The Tavern League of Wisconsin, along with other businesses, challenged Emergency Order 3, arguing that the order was invalidly enacted. The Tavern League explained that the order was “a general order of general application … in other words, it [was] a rule.” Thus, the Tavern League claimed the order was invalidly enacted because it required rulemaking procedures based on the Wisconsin Supreme Court’s decision in Wisconsin Legislature v. Palm.
DHS asserted that Emergency Order 3 was not a rule because it was issued under Wis. Stat. § 252.02(3), which “confer[s] well-delineated statutory power” to “close schools and forbid public gatherings in schools, churches, and other places to control outbreaks and epidemics.” Moreover, DHS argued that the order was not a rule under the court’s Palm analysis.

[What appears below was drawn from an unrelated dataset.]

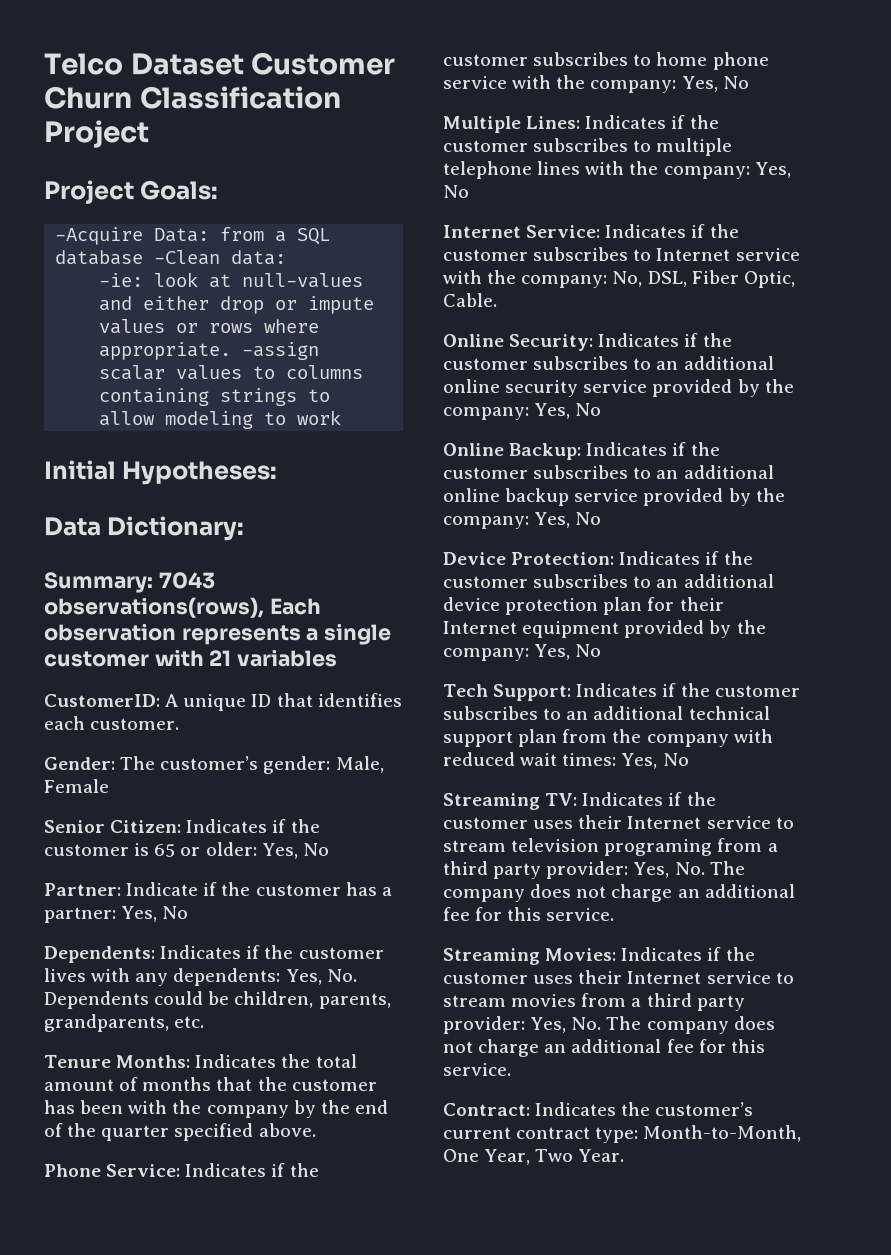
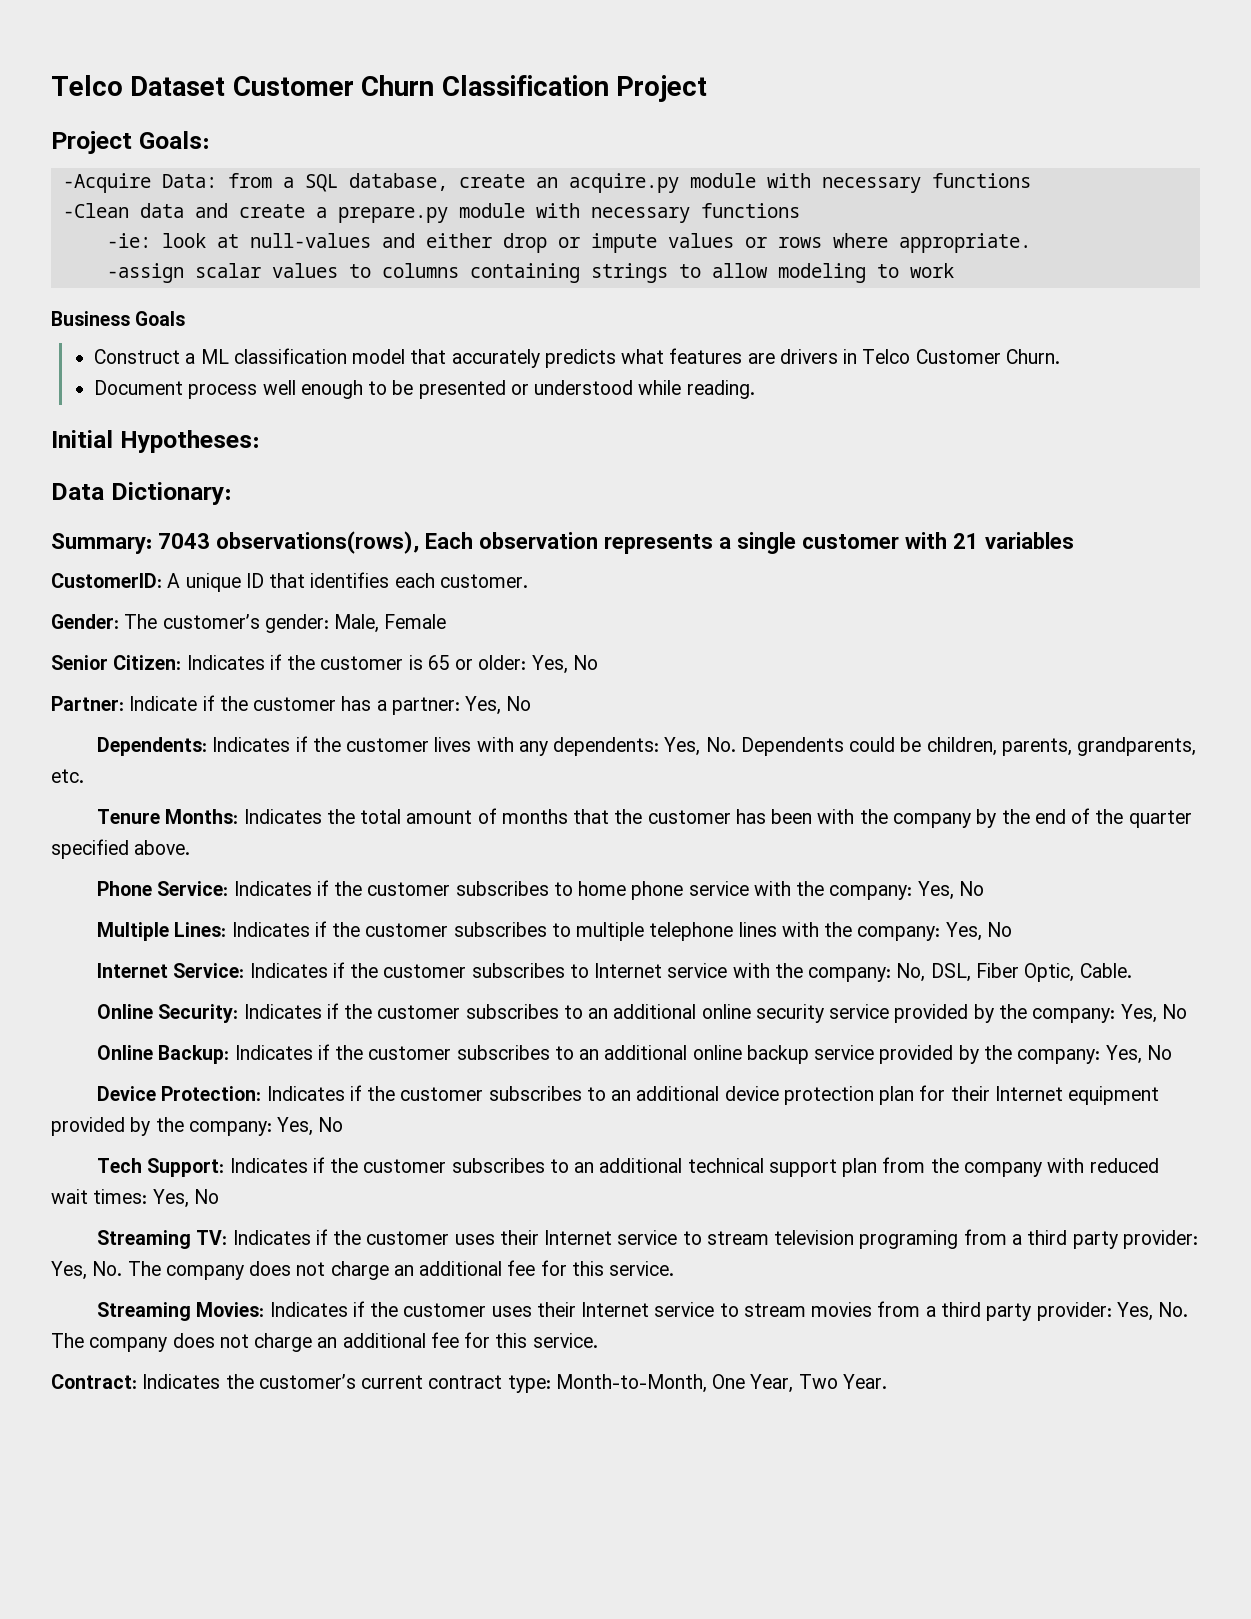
[55,250,287,265] database -Clean data: -> [348,173,1031,193] [62,203,800,223] database, create an acquire.py module with necessary functions // -Clean data and create a prepare.py module with necessary functions
(232, 351) none -> (1031, 243) //
(342, 417) none -> [51,311,186,326] [94,348,1061,368] [94,380,755,399] // Business Goals // Construct a ML classification model that accurately predicts what features are drivers in Telco Customer Churn. // Document process well enough to be presented or understood while reading.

In a 4-to-3 decision, the Wisconsin Supreme Court found that the order was invalidly enacted and met the definition of a rule. Wisconsin Stat. § 227.10(1) provides that “[e]ach agency shall promulgate as a rule each statement of general policy and each interpretation of a statute which it specifically adopts to govern its enforcement or administration of that statute. Thus, “a general order of general application” must follow rulemaking procedures. The court further explained that DHS’s action met all of the following Palm criteria for a rule:
(1) a regulation, standard, statement of policy or general order; (2) of general application; (3) having the effect of law; (4) issued by an agency; (5) to implement, interpret or make specific legislation enforced or administered by such agency.
As a result, the court held that “Emergency Order 3 should have been promulgated according to rulemaking procedures set forth in Wis. Stat. ch. 227. Because it was not, Emergency Order 3 was not validly enacted and was unenforceable.”